This is too long for a good comment but may fall short of being a true answer. If the mods prefer, I can recast it as a set of comments.

There are several differences between using a GPIO pin as a binary data pin and using one as a PWM pin, and the behavior depends on several factors:

  1. Is the PWM pin a native PWN pin with hardware support, or is the PWM function being implemented with software?
  2. Has the PWM pin been initialized as a PWM pin?
  3. What processor type is used?
  4. What is the PWM frequency?
  5. Is the pin a TTL compatible output [0.4 V low, 2.7 V high]? CMOS? What Vcc?
  6. For that matter, what is the CPU?

As @0scar points out, the fan control pin is typically not connected directly to the fan, but instead uses a FET to provide isolation and switch more current than the output pin can provide. Depending on the circuit, it may be inverting or non-inverting. M42 Pxx S255 may be full on or full off. When the fan is controlled through the fan G-code, the firmware can take possible inversion into account.
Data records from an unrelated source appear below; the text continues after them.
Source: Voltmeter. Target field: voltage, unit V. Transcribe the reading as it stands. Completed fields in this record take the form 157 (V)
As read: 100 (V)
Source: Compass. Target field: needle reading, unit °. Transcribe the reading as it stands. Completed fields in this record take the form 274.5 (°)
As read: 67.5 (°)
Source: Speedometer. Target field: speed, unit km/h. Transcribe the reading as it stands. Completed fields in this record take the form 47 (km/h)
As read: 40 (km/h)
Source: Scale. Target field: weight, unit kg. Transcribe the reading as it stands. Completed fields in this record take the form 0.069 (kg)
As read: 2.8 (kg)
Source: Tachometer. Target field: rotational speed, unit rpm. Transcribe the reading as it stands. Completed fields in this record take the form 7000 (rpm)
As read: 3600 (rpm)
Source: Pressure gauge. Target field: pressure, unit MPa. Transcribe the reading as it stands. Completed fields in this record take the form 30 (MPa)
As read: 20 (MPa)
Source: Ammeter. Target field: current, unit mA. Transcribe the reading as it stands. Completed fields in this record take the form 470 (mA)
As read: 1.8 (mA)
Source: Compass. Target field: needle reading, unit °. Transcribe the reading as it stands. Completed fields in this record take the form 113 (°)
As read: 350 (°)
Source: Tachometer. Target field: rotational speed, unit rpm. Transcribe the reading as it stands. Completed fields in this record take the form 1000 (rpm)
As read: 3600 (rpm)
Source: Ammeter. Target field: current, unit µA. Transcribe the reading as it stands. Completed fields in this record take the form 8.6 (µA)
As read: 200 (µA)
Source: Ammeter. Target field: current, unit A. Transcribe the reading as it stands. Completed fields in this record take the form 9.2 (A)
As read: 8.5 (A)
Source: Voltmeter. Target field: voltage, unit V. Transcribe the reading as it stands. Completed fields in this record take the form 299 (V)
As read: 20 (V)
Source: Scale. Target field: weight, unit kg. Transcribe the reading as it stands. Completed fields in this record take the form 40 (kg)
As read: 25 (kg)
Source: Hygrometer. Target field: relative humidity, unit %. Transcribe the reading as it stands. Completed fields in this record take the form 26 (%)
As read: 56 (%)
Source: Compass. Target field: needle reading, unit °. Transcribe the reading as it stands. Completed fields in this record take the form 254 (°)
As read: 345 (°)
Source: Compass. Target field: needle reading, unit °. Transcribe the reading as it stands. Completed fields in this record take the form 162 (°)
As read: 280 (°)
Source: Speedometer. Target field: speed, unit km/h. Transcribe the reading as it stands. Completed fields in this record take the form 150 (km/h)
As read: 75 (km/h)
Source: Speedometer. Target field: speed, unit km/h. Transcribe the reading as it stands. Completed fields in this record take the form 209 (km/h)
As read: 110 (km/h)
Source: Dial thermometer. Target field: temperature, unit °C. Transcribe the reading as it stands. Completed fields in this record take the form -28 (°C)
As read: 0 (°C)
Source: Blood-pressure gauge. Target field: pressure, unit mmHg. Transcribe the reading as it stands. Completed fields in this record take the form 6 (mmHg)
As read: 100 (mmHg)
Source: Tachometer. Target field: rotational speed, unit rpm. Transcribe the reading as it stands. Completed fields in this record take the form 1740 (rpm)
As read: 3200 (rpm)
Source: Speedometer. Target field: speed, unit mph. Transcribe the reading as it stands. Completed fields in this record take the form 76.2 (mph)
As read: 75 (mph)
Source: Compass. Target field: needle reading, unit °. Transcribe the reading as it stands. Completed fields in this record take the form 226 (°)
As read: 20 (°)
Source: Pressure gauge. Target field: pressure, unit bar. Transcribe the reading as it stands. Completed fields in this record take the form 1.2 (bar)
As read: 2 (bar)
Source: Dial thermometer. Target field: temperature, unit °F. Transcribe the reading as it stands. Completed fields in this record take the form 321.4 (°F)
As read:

You haven't said what the input circuit to the laser involves.

  1. It is active high or active low?
  2. Does it require a pulse train to keep the output on, or is it static? I don't know how yours works, but I could imagine designing a laser module to require a continuous stream of pulses to keep the beam active so that a failure in the drive circuit could not create a safety hazard.
  3. Is it a TTL compatible input [0.7 low, 2.4 high]? CMOS? What Vcc?
  4. Is it something else?

Laser etching is generally on-topic for this group given the close association with 3D printing tech, but people are less familiar with the "standard systems". For some of us to be helpful (especially for me to be helpful) we need more of the circuitry and firmware context.